In the Bedroom—the highly-acclaimed 2011 film based on a short story by Andre Dubus and starring Tom Wilkinson and Sissy Spacek—ends with an aerial view of the New England town of Camden. The houses, church spires, diners and docks that once seemed idyllic grow smaller as the camera pulls back to reveal the woods and ocean that surround and isolate the town. The film is a gradual revealing of that community’s failure in justice and reconciliation and its characters’ failures in accounting for the woods that surround them.
After their son’s affair with an older woman results in his murder, Dr. Fowler (Wilkinson) and his wife Ruth (Spacek) are confronted by their community’s futile attempts at reconciliation. The town’s court is unable to secure the justice the Fowler’s seek. The local priest’s vague attempts at comfort are hollow and half-hearted. Dr. Fowler’s circle of friends provide little more than lines of poetry and empty air. Even a weekend spent with their best friends is marked by evasion or the noise of incessant conversation.
The community’s attempts to grieve are insufficient. So, too, are the Fowler’s own efforts at reconciliation. Dr. Fowler buries himself in his work, while Ruth surrounds herself with the haze of cigarette smoke and the sound of television. Their separate confrontations with Natalie, the killer’s wife, reveal their differing approaches to grief. Dr. Fowler tries to reach out and reintegrate himself into the community, but is restrained by his fear and passivity. His awkward attempt to seek reconciliation with Natalie is cut off by his own desire for her. Ruth prefers to wallow in her anger and bitterness. When Natalie tries to approach Ruth, the older woman responds with angry violence, isolating herself in the artificial soundtrack of her work with the community choir.
In their conversations with each other, the couple circle but seldom touch the silence of their grief. Perhaps they are afraid of their own anger and their guilt over the way they raised their son, which is the source of so much of this grief. Eventually their silence explodes into confrontation. A sort of reconciliation follows, but it is not reconciliation into their greater community. Rather, by reconciling himself to his wife, Dr.

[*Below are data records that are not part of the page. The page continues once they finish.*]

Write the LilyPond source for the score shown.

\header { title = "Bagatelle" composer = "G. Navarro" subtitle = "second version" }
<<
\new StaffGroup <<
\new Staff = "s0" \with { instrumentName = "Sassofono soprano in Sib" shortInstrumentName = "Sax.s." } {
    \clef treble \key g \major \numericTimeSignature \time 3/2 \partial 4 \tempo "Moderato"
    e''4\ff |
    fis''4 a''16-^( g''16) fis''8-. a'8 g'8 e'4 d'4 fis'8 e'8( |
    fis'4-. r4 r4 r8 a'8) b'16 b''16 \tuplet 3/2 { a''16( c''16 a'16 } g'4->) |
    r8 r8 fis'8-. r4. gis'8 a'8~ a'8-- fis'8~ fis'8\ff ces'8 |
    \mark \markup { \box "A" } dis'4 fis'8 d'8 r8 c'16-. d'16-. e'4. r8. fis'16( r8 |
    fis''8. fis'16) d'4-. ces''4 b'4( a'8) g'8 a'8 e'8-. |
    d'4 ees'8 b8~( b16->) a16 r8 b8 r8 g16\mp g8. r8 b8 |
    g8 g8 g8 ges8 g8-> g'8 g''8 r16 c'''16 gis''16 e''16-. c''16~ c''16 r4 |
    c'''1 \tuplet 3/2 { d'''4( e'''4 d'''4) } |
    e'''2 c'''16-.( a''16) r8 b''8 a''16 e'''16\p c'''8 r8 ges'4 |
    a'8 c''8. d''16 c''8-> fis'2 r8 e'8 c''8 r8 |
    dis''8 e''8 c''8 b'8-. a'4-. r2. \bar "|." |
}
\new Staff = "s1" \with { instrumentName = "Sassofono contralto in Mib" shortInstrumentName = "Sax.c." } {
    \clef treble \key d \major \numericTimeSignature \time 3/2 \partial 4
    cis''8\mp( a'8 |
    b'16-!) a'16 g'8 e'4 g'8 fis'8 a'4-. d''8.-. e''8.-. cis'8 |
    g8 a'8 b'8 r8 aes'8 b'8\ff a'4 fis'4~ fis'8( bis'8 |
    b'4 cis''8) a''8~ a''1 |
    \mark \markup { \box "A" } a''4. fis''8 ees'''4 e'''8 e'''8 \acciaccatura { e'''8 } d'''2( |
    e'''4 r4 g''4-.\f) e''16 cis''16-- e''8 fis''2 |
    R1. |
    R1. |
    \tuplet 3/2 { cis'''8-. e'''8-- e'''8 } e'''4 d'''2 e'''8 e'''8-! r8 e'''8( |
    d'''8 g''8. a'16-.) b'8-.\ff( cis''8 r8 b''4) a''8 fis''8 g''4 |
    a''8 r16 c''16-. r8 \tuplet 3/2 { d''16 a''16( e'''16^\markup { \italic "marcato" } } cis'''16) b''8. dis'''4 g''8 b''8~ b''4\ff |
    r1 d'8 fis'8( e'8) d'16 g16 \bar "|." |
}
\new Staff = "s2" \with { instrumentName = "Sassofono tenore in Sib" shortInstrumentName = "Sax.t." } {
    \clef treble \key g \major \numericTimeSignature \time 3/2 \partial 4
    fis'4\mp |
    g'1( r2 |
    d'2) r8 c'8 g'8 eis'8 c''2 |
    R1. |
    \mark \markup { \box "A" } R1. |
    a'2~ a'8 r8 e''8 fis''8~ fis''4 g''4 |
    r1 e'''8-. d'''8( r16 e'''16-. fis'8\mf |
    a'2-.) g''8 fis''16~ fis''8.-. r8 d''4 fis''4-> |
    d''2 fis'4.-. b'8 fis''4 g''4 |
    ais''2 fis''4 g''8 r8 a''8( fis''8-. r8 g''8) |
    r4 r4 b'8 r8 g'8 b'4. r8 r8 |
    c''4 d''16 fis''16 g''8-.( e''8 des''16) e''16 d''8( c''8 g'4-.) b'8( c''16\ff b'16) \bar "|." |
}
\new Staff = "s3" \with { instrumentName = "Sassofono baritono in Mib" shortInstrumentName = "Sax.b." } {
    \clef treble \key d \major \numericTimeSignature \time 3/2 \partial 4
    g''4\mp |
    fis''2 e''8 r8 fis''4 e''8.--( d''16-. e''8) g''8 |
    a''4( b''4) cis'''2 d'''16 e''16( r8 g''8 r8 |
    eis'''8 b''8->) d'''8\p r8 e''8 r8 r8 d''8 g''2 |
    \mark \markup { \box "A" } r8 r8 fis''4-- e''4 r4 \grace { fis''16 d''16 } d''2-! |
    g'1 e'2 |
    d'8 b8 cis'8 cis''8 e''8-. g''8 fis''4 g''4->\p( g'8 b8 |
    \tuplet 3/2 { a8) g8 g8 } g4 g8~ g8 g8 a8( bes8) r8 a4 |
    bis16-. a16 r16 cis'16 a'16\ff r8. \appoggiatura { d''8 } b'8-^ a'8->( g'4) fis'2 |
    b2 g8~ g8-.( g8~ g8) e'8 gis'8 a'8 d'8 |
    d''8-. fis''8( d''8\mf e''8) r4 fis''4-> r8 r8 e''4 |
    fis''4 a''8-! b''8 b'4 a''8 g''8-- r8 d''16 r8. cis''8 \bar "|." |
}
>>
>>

Fowler has resigned himself to her way of solitude and self-righteousness.
To do away with his son’s killer, Dr. Fowler leaves the lights of his community and enters the dark woods that surround it. Until now, the ocean around the town has been treated as a commodity by the community and has been depicted by the camera straightforwardly. When the revenge murder begins, the film’s style changes. Nature takes on a mystical, haunted quality. The victim’s face, reflected in a rearview mirror, floats against an eerily moving background of dark woods. A pale moon dances through the trees and hovers over the dark sea waters. The harsh red lamp of the bridge reflects on the faces of Dr. Fowler and his friend-cum-accomplice, while the bridge keeper works the misty waters like a watchman over a city gate. Dr. Fowler has left the community behind and now dwells on the threshold of life and death.
This imagery continues even when Dr. Fowler arrives back home, the killing complete. His house feels different in predawn light, with the wind disturbing the window’s white drapes. He strips off his clothes and desperately tries to wash himself clean of the mud and guilt. But he cannot baptize himself. He collapses into his bed, curling away from his wife and into the fetal position. His act seems to have freed her. She smokes and chats cheerfully, leaving him to go prepare breakfast. Yet when she leaves the bedroom, he remains shrouded in the smoke of her cigarette and is kept from the peace of sleep. The film ends with Dr. Foster isolated and alone.